• To be done
Copy every line of the entries below verbatim, omitting the pictures.

Saved entries
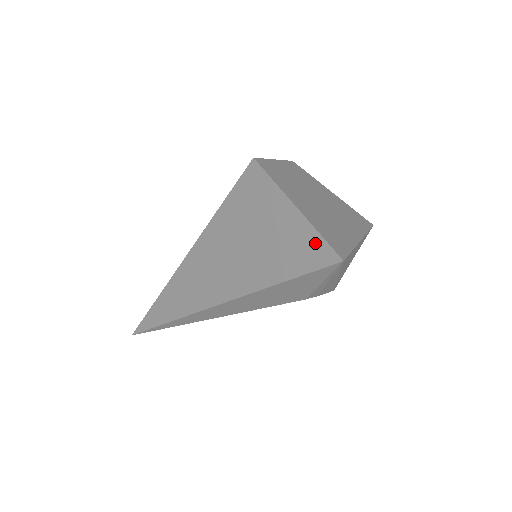
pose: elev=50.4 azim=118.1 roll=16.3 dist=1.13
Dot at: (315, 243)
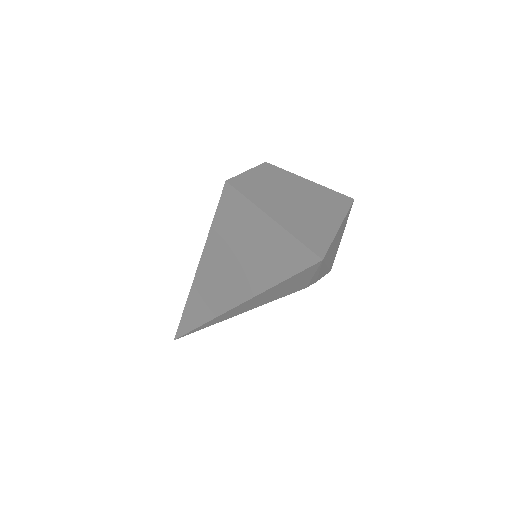
Dot at: (296, 248)
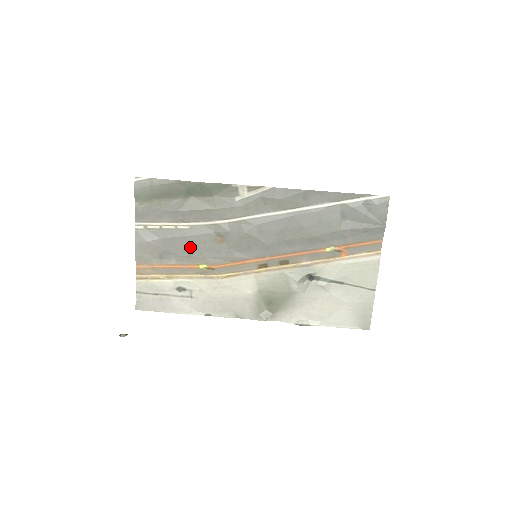
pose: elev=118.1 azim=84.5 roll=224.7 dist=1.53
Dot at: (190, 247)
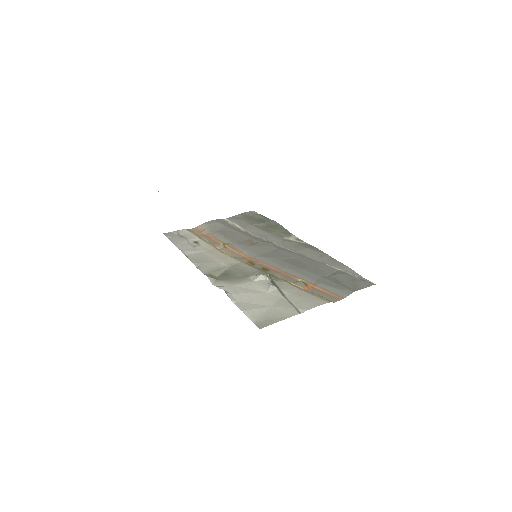
Dot at: (232, 235)
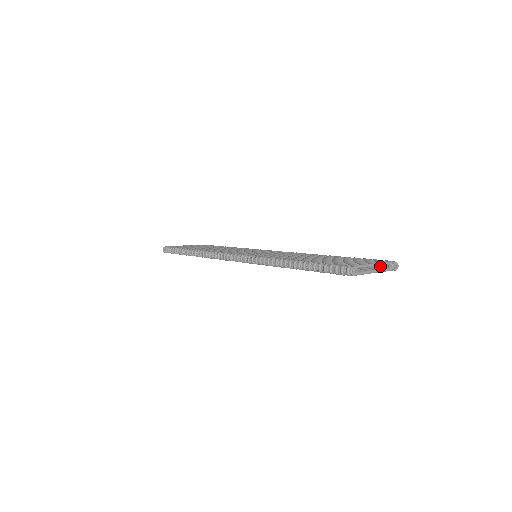
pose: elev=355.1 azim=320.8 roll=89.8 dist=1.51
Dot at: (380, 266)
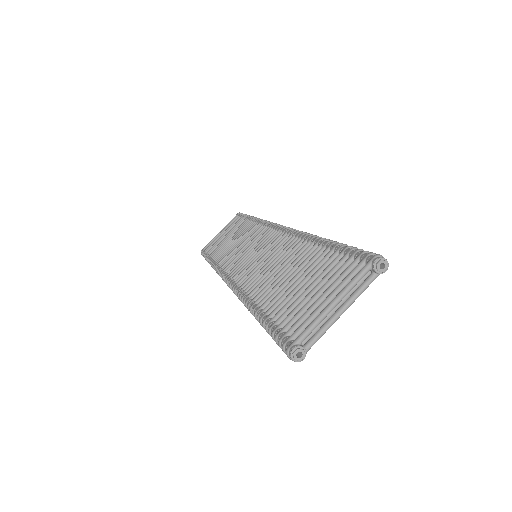
Dot at: occluded
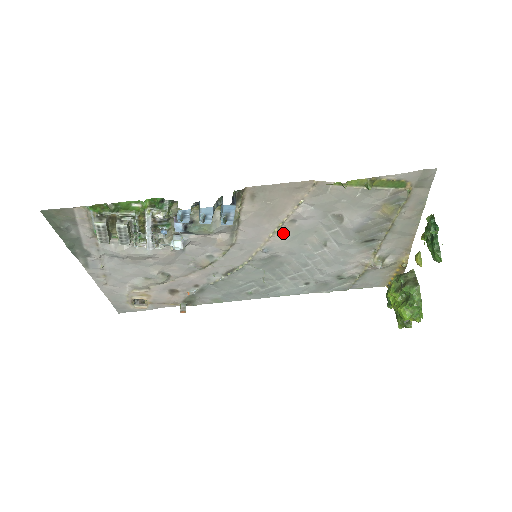
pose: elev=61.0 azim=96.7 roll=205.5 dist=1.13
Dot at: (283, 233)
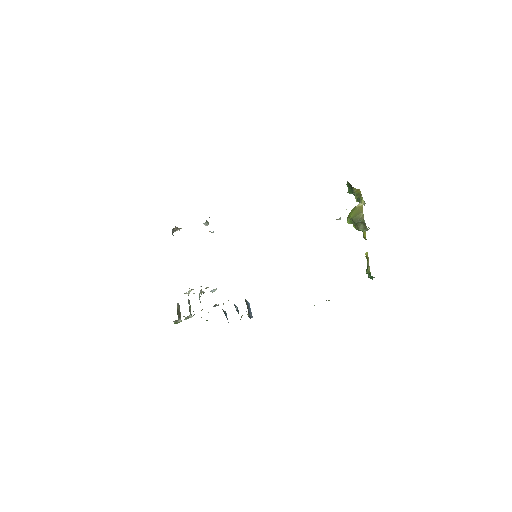
Dot at: occluded
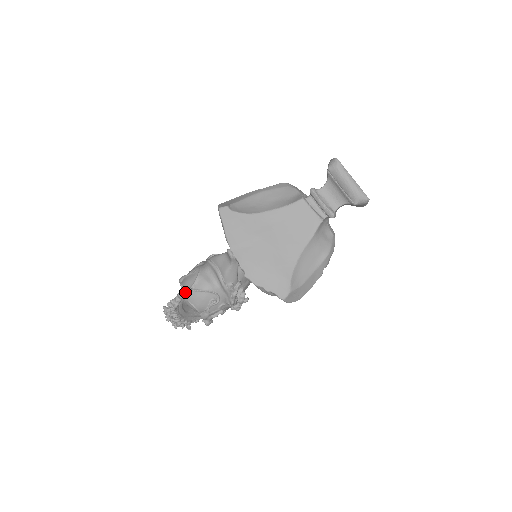
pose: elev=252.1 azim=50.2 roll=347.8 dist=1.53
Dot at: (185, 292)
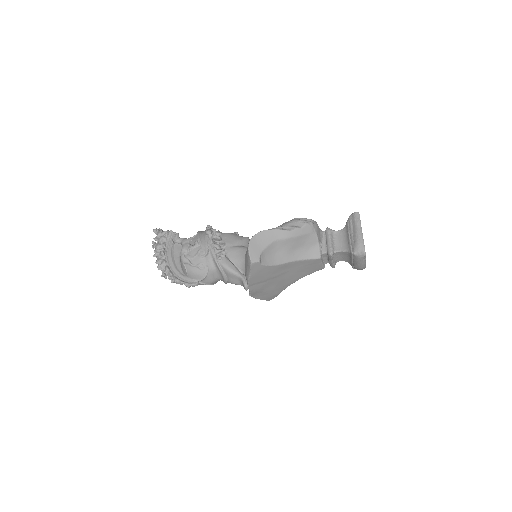
Dot at: (193, 286)
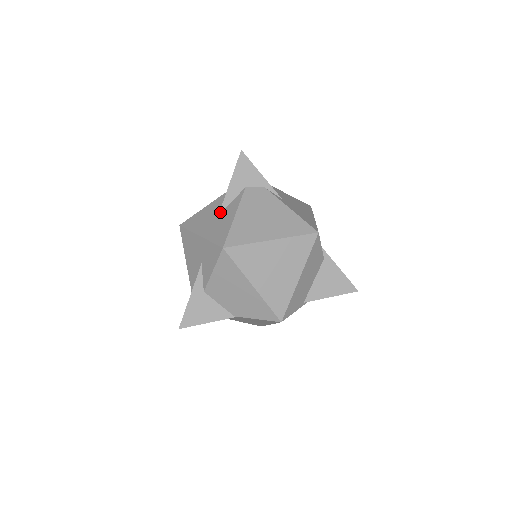
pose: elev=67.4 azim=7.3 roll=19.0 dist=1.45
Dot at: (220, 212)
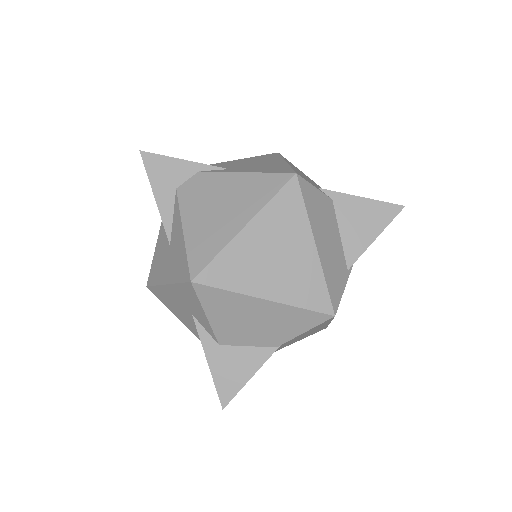
Dot at: (169, 239)
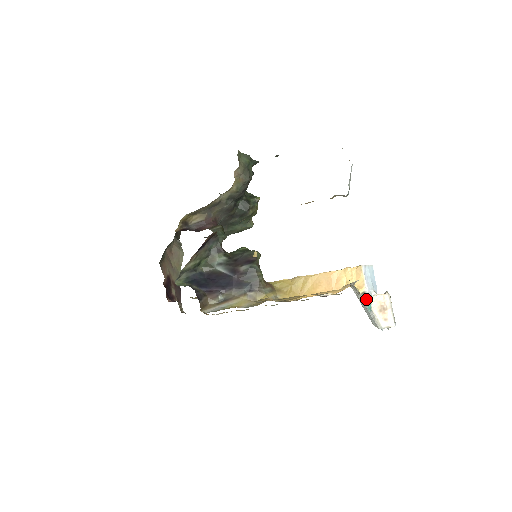
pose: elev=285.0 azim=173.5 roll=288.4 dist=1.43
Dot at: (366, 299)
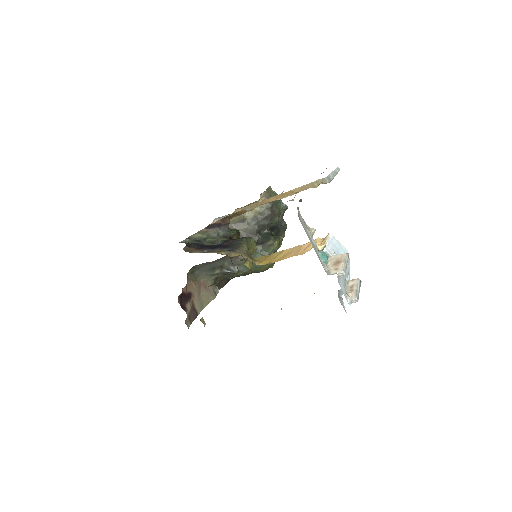
Dot at: (322, 252)
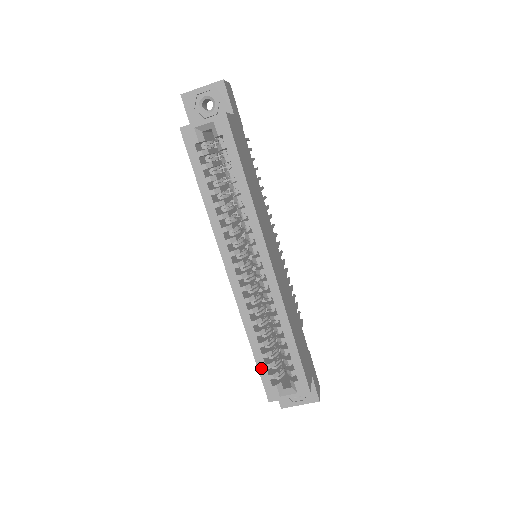
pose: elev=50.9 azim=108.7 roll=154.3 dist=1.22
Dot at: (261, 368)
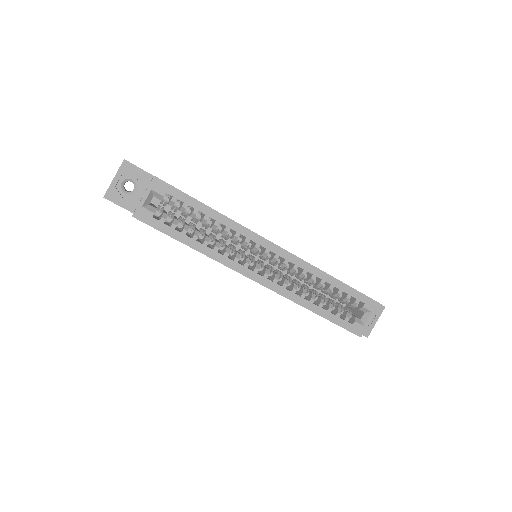
Dot at: (335, 321)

• Output of the task
pose: elev=50.4 azim=118.1 roll=16.3 dist=1.13
Dot at: (315, 243)
Dot at: (296, 248)
pose: elev=118.1 azim=84.5 roll=224.7 dist=1.53
Dot at: (190, 247)
Dot at: (232, 235)
pose: elev=355.1 azim=320.8 roll=89.8 dist=1.51
Dot at: (380, 266)
Dot at: occluded
pose: elev=61.0 azim=96.7 roll=205.5 dist=1.13
Dot at: (283, 233)
Dot at: occluded
pose: elev=252.1 azim=50.2 roll=347.8 dist=1.53
Dot at: (185, 292)
Dot at: (193, 286)
pose: elev=67.4 azim=7.3 roll=19.0 dist=1.45
Dot at: (220, 212)
Dot at: (169, 239)
pose: elev=285.0 azim=173.5 roll=288.4 dist=1.43
Dot at: (366, 299)
Dot at: (322, 252)
pose: elev=50.9 azim=108.7 roll=154.3 dist=1.22
Dot at: (261, 368)
Dot at: (335, 321)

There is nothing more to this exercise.